Edit these lines by changing every "phylum" to "division" across all the items, keeping everything else as it is.

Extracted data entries
Begin

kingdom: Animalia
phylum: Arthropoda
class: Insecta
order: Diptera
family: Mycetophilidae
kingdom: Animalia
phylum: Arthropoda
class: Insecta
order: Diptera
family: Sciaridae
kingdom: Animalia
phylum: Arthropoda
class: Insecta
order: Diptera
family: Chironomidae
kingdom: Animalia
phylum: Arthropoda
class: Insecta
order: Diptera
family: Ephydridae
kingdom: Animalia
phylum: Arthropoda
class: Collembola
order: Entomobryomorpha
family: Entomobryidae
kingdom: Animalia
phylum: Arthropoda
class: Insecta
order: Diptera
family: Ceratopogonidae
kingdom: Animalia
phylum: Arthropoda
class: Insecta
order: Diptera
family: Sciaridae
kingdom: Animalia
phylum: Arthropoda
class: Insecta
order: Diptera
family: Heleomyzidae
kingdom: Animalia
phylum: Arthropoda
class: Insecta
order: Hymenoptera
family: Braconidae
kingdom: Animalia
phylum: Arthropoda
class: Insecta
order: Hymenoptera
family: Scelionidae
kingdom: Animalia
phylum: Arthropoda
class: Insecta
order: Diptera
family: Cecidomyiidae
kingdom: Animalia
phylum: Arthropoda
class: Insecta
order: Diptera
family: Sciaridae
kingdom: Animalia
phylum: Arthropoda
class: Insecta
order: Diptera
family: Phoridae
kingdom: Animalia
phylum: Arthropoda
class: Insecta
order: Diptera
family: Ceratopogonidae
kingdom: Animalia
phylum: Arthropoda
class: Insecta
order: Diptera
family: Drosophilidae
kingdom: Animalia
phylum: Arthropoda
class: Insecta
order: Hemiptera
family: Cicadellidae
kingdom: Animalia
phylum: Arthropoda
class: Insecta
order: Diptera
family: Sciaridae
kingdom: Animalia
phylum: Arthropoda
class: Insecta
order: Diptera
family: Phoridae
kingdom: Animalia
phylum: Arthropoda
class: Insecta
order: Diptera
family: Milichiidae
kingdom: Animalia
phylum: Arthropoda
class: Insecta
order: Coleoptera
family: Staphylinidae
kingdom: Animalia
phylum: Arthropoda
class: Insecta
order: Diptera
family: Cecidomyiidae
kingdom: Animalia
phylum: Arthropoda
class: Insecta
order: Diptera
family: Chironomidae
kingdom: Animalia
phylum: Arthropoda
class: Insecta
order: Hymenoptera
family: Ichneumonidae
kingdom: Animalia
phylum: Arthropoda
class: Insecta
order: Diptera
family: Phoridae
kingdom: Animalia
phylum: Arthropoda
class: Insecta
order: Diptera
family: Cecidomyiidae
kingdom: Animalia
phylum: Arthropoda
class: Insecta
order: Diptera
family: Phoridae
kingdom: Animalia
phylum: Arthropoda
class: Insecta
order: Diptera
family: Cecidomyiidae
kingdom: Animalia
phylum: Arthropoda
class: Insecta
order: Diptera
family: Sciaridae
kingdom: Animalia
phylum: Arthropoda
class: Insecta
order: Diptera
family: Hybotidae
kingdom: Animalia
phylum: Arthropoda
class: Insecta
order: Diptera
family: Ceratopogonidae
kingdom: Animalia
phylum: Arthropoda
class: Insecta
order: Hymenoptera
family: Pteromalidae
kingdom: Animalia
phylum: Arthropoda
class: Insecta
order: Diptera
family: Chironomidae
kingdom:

End

» Reply:
kingdom: Animalia
division: Arthropoda
class: Insecta
order: Diptera
family: Mycetophilidae
kingdom: Animalia
division: Arthropoda
class: Insecta
order: Diptera
family: Sciaridae
kingdom: Animalia
division: Arthropoda
class: Insecta
order: Diptera
family: Chironomidae
kingdom: Animalia
division: Arthropoda
class: Insecta
order: Diptera
family: Ephydridae
kingdom: Animalia
division: Arthropoda
class: Collembola
order: Entomobryomorpha
family: Entomobryidae
kingdom: Animalia
division: Arthropoda
class: Insecta
order: Diptera
family: Ceratopogonidae
kingdom: Animalia
division: Arthropoda
class: Insecta
order: Diptera
family: Sciaridae
kingdom: Animalia
division: Arthropoda
class: Insecta
order: Diptera
family: Heleomyzidae
kingdom: Animalia
division: Arthropoda
class: Insecta
order: Hymenoptera
family: Braconidae
kingdom: Animalia
division: Arthropoda
class: Insecta
order: Hymenoptera
family: Scelionidae
kingdom: Animalia
division: Arthropoda
class: Insecta
order: Diptera
family: Cecidomyiidae
kingdom: Animalia
division: Arthropoda
class: Insecta
order: Diptera
family: Sciaridae
kingdom: Animalia
division: Arthropoda
class: Insecta
order: Diptera
family: Phoridae
kingdom: Animalia
division: Arthropoda
class: Insecta
order: Diptera
family: Ceratopogonidae
kingdom: Animalia
division: Arthropoda
class: Insecta
order: Diptera
family: Drosophilidae
kingdom: Animalia
division: Arthropoda
class: Insecta
order: Hemiptera
family: Cicadellidae
kingdom: Animalia
division: Arthropoda
class: Insecta
order: Diptera
family: Sciaridae
kingdom: Animalia
division: Arthropoda
class: Insecta
order: Diptera
family: Phoridae
kingdom: Animalia
division: Arthropoda
class: Insecta
order: Diptera
family: Milichiidae
kingdom: Animalia
division: Arthropoda
class: Insecta
order: Coleoptera
family: Staphylinidae
kingdom: Animalia
division: Arthropoda
class: Insecta
order: Diptera
family: Cecidomyiidae
kingdom: Animalia
division: Arthropoda
class: Insecta
order: Diptera
family: Chironomidae
kingdom: Animalia
division: Arthropoda
class: Insecta
order: Hymenoptera
family: Ichneumonidae
kingdom: Animalia
division: Arthropoda
class: Insecta
order: Diptera
family: Phoridae
kingdom: Animalia
division: Arthropoda
class: Insecta
order: Diptera
family: Cecidomyiidae
kingdom: Animalia
division: Arthropoda
class: Insecta
order: Diptera
family: Phoridae
kingdom: Animalia
division: Arthropoda
class: Insecta
order: Diptera
family: Cecidomyiidae
kingdom: Animalia
division: Arthropoda
class: Insecta
order: Diptera
family: Sciaridae
kingdom: Animalia
division: Arthropoda
class: Insecta
order: Diptera
family: Hybotidae
kingdom: Animalia
division: Arthropoda
class: Insecta
order: Diptera
family: Ceratopogonidae
kingdom: Animalia
division: Arthropoda
class: Insecta
order: Hymenoptera
family: Pteromalidae
kingdom: Animalia
division: Arthropoda
class: Insecta
order: Diptera
family: Chironomidae
kingdom:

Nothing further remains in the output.